Make compliance simple
Compliance is sometimes considered a ‘necessary evil’ by niche providers looking to make headway in growing their businesses. While all but a few bad eggs in this sector have always sought to comply fully with regulation, compliance has at times placed a significant burden on smaller businesses, perhaps even more so than their larger competitors. In VETtrak’s Voice of VET report, 36% of RTO providers identified compliance as their number one administrative or business challenge last year, which made it nearly four times as great a challenge as staffing their business.
The answer is to ensure compliance is systematised and automated as much as possible so you can focus on growing your business and delivering value to students. Rather than getting bogged down in paperwork, box-ticking and red tape, outsourcing tasks like compliance to a student management system like VETtrak frees up time for educators. It also allows them to realise other value-adds of software designed for their market alone, so they can focus on growing into the future.

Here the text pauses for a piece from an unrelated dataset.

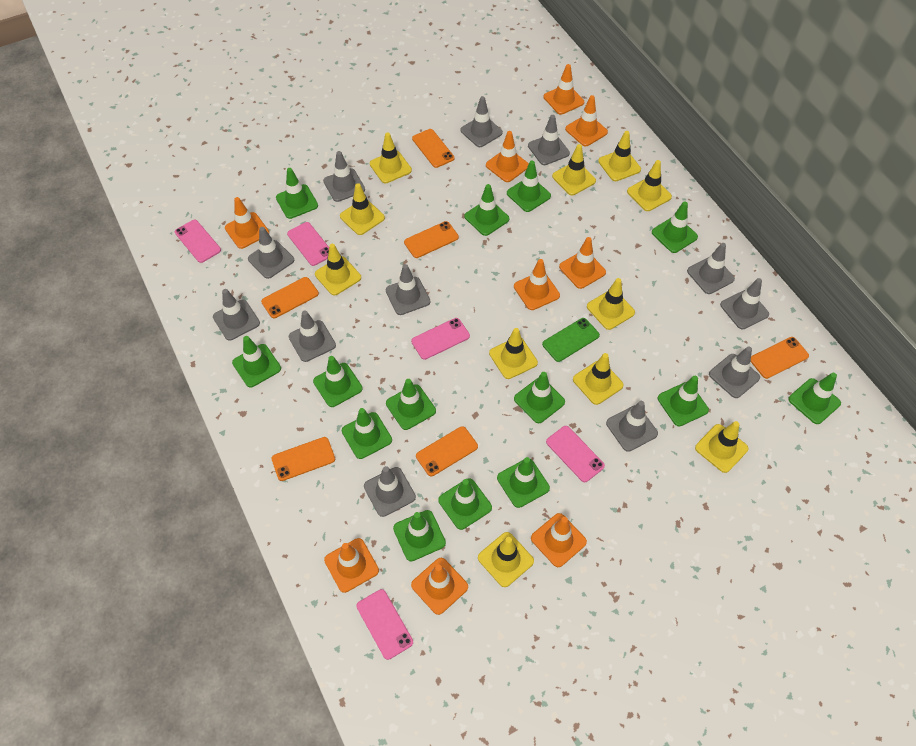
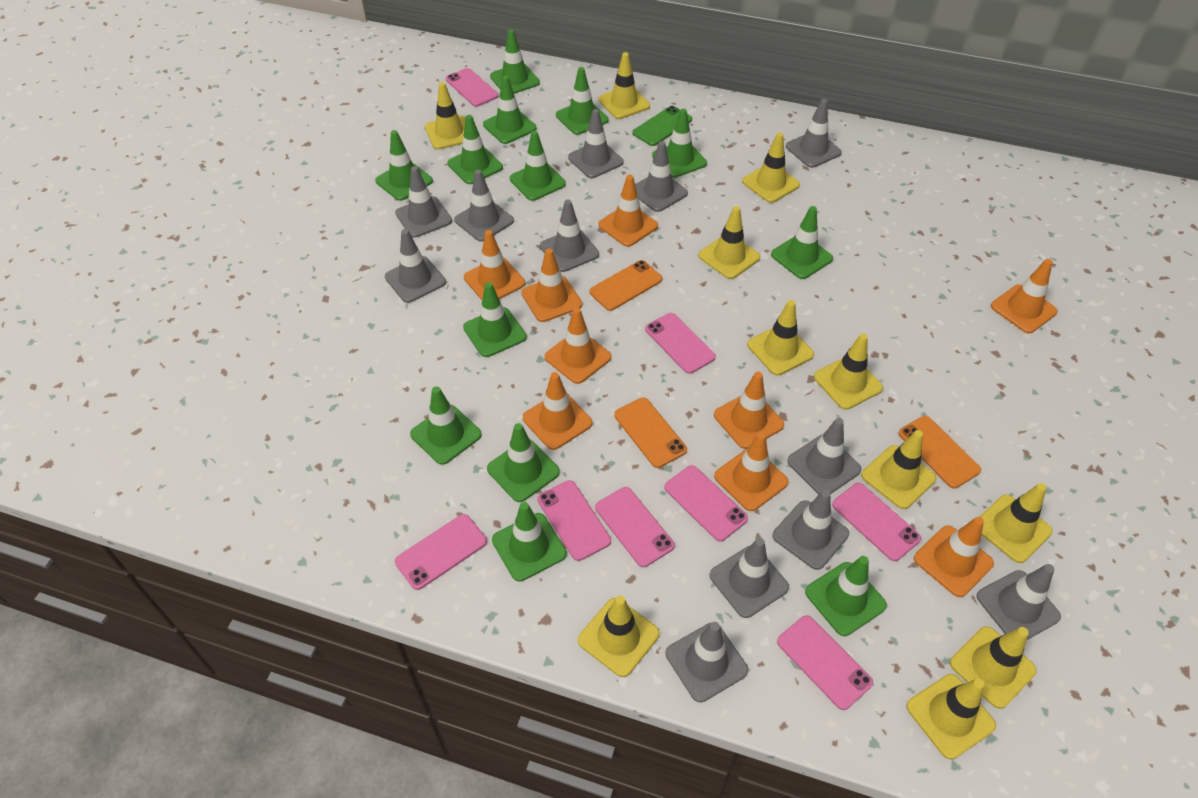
green traffic cone: [232,336,281,387] [276,168,318,219] [313,356,363,407] [342,408,392,459] [386,379,436,430] [393,510,446,562] [438,478,492,530] [464,184,510,236] [497,457,550,508] [507,161,551,212] [514,372,565,423] [652,201,698,253] [658,376,709,426] [788,373,841,424] = 14 -> [375,130,433,201] [410,386,482,465] [448,115,503,184] [463,282,527,357] [483,76,536,144] [487,423,560,502] [490,29,540,94] [492,502,567,582] [510,131,566,201] [556,67,608,135] [652,109,707,178] [771,206,833,279] [805,556,887,636] = 13
orange phone: [261,277,319,318] [271,437,335,481] [404,221,459,258] [412,129,454,168] [416,426,478,476] [751,337,809,379] = 6 -> [590,260,662,311] [614,397,687,468] [898,416,981,489] = 3
pink phone: [175,220,221,263] [287,222,329,266] [356,589,413,660] [411,318,470,360] [546,426,605,482] = 5 -> [395,514,487,590] [446,68,498,107] [537,480,611,561] [595,487,675,567] [645,313,716,374] [664,465,748,541] [777,615,873,710] [832,483,921,561] = 8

- Did you know? Compliance reporting (54%) and enrolment records management (52%) are the two top drivers of student management system choice among RTOs, according to VETtrak’s Voice of VET report. This is followed by Awards / Certificates / SOA record management (40%), security (33%), and management reporting (31%). Enrolment records management is the functionality that is most valued by RTOs (37%), followed by compliance reporting (29%). Access the Voice of VET report for more.
Look ahead, not behind
Students of today and tomorrow expect niche providers to be leading thinkers and guides in their chosen education niche. Rather than getting too caught up with working ‘in the business’ – the day-to-day business management, the compliance, the marketing and the teaching and training that is all very necessary to sustaining and growing an RTO – providers will increasingly need to work ‘on the business’ by getting on top and ahead of the expected trends in their industry over coming years, while guiding students themselves through these changes. By demonstrating an understanding of what’s on the horizon and a willingness to change, providers identify themselves to their students as places that will equip them with the necessary skills needed for tomorrow, not just today.
- Did you know? In NCVER’s Fourth Industrial Revolution report released in 2018 VET providers were warned that disruptive technologies were influencing the demand for both technical and soft skills in many occupations, and would lead to some skills being in decline and others in higher demand. While the impact of disruptive technologies on firms were predicted to differ depending on their size, stage of development and their capability and capacity to innovate, there was a consensus tertiary educators needed to adapt towards a labor force that prioritised innovation and creativity.